- **WHAT YOU NEED TO DO**: Extract from the data below, word for word, the part that opens with the line containing "scientific name: Hygrophorus hypothejus" and closes with the line containing "family: Tremellaceae". Include both of those lines.

- **INFORMATION SHOWN**:
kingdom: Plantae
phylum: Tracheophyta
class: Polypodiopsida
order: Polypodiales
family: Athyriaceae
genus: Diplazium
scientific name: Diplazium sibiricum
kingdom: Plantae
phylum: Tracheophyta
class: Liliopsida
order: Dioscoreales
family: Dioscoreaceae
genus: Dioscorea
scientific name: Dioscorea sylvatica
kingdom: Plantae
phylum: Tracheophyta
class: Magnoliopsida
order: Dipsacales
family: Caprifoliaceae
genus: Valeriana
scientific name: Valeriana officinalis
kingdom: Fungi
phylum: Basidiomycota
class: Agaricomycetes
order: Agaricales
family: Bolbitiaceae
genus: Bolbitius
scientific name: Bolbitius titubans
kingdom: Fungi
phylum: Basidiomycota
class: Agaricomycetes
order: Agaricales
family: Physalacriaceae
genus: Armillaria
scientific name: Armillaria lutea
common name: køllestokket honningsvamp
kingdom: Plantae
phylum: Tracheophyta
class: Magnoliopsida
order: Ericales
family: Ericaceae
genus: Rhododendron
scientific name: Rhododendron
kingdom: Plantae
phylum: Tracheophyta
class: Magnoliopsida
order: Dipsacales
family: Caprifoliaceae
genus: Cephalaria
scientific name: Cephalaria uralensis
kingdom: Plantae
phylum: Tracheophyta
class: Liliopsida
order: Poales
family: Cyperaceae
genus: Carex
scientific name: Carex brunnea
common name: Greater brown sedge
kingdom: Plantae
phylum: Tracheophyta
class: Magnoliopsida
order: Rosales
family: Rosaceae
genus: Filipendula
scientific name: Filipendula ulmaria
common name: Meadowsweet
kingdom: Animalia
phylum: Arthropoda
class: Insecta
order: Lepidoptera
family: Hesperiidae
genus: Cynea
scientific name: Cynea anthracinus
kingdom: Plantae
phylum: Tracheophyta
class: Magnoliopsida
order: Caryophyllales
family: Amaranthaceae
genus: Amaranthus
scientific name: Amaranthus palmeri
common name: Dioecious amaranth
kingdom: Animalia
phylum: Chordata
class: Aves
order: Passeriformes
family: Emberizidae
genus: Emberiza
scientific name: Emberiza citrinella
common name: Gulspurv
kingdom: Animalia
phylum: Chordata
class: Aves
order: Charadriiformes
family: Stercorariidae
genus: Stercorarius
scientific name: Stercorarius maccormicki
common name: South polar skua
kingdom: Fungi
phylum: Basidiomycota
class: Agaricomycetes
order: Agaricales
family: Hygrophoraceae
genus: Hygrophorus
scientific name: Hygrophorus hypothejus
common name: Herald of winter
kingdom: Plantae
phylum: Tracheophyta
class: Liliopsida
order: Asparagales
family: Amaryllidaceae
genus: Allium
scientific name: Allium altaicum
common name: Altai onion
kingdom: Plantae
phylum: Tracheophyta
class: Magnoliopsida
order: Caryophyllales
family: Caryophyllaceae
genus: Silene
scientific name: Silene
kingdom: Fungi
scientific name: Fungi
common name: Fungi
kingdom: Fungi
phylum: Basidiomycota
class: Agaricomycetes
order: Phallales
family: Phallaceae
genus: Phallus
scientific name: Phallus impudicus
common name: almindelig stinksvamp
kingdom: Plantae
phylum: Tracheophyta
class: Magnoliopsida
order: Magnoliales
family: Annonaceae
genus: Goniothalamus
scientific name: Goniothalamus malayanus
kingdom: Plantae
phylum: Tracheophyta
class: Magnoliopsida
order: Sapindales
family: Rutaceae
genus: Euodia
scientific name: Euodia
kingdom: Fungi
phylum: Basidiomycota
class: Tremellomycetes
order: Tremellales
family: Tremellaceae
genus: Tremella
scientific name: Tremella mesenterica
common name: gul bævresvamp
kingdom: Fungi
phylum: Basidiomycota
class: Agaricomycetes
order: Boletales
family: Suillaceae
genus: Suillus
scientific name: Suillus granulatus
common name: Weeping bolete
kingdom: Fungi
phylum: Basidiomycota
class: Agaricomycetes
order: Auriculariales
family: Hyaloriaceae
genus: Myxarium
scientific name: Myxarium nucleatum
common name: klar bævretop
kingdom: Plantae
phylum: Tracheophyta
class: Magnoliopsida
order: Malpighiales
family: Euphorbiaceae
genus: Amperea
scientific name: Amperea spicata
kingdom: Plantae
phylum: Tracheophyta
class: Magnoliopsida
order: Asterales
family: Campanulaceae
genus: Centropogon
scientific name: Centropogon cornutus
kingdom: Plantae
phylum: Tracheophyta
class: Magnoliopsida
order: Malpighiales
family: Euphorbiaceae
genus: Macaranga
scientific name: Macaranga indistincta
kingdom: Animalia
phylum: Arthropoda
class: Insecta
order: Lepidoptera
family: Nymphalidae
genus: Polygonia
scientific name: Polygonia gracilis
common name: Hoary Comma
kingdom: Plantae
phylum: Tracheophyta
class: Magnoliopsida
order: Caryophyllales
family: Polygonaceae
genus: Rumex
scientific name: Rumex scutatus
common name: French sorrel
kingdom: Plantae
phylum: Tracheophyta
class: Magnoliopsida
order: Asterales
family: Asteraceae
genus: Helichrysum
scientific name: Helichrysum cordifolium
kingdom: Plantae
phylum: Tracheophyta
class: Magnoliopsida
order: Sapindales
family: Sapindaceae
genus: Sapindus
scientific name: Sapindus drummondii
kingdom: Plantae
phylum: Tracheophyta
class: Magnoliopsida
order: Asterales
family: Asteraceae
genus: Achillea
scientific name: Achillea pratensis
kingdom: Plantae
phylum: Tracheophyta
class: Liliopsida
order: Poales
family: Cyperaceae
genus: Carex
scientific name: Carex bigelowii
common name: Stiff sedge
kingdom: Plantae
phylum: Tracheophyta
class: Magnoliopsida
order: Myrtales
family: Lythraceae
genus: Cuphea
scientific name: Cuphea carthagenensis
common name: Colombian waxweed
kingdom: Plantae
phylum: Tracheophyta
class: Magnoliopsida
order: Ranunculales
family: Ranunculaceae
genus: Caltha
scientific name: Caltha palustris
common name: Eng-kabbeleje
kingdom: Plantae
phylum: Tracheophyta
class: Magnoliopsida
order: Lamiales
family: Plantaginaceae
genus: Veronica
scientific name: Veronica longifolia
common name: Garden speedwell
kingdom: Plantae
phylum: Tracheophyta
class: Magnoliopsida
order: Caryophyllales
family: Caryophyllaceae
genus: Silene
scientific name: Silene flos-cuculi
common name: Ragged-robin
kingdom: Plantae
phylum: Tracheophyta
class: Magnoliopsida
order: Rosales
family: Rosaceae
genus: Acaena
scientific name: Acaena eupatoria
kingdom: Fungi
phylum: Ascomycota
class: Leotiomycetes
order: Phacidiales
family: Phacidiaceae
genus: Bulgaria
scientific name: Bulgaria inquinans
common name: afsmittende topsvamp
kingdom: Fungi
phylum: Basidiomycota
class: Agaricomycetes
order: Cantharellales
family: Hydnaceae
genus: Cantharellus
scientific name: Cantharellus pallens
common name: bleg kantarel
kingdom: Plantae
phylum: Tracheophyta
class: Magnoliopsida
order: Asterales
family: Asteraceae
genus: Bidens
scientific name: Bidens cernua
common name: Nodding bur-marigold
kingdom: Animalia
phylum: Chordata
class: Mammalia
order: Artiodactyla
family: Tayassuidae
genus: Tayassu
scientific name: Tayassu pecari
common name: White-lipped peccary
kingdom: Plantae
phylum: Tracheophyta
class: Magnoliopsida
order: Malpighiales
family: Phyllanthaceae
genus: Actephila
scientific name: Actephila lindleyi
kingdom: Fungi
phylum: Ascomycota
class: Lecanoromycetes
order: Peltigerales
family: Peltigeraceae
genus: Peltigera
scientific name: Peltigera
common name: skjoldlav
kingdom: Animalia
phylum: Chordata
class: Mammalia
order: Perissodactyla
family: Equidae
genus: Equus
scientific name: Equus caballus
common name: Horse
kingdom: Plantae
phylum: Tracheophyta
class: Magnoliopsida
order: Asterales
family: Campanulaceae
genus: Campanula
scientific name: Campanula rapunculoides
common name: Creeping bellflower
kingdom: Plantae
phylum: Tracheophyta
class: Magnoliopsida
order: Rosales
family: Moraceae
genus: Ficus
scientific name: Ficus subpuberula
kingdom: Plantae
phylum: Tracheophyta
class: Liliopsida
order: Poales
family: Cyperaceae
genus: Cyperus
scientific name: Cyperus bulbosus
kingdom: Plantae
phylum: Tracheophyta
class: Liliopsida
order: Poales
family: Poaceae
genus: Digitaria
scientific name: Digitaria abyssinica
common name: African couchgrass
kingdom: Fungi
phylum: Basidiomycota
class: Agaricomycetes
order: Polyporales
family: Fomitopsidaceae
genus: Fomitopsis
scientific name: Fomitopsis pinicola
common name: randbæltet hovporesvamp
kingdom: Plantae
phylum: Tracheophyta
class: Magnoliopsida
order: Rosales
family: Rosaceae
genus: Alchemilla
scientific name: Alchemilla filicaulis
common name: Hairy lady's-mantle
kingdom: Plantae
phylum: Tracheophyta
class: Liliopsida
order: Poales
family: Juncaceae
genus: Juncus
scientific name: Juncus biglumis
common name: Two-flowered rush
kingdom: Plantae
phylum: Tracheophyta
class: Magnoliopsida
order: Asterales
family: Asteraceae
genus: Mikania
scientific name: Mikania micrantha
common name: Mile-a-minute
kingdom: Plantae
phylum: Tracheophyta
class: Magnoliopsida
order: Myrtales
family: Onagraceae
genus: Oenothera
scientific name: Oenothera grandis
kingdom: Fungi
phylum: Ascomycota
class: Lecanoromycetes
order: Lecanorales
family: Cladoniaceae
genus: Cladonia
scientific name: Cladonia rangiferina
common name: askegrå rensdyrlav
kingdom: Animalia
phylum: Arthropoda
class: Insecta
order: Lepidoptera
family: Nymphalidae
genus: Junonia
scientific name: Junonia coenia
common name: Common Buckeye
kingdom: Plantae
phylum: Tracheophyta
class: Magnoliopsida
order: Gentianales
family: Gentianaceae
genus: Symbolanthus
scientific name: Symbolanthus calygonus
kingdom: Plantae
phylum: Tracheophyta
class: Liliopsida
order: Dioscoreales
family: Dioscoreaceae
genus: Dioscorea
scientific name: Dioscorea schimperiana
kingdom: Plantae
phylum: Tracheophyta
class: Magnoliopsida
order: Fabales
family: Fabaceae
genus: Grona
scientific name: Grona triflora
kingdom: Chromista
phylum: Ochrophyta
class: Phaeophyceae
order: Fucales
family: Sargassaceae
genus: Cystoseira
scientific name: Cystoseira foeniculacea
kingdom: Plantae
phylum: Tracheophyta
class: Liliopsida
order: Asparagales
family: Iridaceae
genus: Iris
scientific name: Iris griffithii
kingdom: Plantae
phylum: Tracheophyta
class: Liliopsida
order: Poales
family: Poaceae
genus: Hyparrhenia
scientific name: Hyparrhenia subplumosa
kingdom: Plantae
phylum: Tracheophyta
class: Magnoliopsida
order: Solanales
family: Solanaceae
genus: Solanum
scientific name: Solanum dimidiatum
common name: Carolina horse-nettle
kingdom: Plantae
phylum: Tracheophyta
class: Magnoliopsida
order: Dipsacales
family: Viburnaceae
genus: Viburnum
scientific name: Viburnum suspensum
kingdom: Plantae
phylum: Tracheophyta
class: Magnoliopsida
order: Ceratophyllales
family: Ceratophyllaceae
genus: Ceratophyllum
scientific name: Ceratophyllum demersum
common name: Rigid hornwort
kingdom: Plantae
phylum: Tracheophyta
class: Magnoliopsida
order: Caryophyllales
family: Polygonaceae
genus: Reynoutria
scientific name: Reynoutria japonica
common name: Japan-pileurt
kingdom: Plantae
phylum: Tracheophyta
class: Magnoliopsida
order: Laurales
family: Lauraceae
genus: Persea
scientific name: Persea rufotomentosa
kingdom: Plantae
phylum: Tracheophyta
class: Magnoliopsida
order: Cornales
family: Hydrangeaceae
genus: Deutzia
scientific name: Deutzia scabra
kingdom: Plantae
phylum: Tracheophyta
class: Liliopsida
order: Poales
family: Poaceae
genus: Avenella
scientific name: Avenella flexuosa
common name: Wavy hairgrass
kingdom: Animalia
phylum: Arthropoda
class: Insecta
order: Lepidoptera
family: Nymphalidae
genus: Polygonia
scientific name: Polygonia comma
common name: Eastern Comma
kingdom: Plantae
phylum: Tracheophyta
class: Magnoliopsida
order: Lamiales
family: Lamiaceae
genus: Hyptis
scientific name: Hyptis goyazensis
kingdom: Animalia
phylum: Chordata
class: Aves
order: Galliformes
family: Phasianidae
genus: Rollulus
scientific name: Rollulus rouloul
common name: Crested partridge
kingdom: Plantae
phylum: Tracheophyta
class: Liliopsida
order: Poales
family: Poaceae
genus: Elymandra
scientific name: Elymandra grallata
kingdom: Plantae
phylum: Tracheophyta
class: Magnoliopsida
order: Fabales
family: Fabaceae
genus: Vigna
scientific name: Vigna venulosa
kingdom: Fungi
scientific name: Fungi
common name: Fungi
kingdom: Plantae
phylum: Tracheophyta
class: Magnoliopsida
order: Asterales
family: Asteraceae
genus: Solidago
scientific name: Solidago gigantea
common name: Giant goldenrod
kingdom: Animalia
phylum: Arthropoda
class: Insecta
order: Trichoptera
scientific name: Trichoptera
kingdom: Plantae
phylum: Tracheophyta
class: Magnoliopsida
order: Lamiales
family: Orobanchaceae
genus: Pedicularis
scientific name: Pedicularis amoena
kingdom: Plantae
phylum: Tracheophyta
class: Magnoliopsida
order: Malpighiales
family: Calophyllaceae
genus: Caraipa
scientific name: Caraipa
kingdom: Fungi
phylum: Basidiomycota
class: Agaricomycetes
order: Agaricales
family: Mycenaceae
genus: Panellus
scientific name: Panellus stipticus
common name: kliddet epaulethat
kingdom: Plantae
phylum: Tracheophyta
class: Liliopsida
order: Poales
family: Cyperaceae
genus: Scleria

- **OUTPUT FOR THIS EXERCISE**:
scientific name: Hygrophorus hypothejus
common name: Herald of winter
kingdom: Plantae
phylum: Tracheophyta
class: Liliopsida
order: Asparagales
family: Amaryllidaceae
genus: Allium
scientific name: Allium altaicum
common name: Altai onion
kingdom: Plantae
phylum: Tracheophyta
class: Magnoliopsida
order: Caryophyllales
family: Caryophyllaceae
genus: Silene
scientific name: Silene
kingdom: Fungi
scientific name: Fungi
common name: Fungi
kingdom: Fungi
phylum: Basidiomycota
class: Agaricomycetes
order: Phallales
family: Phallaceae
genus: Phallus
scientific name: Phallus impudicus
common name: almindelig stinksvamp
kingdom: Plantae
phylum: Tracheophyta
class: Magnoliopsida
order: Magnoliales
family: Annonaceae
genus: Goniothalamus
scientific name: Goniothalamus malayanus
kingdom: Plantae
phylum: Tracheophyta
class: Magnoliopsida
order: Sapindales
family: Rutaceae
genus: Euodia
scientific name: Euodia
kingdom: Fungi
phylum: Basidiomycota
class: Tremellomycetes
order: Tremellales
family: Tremellaceae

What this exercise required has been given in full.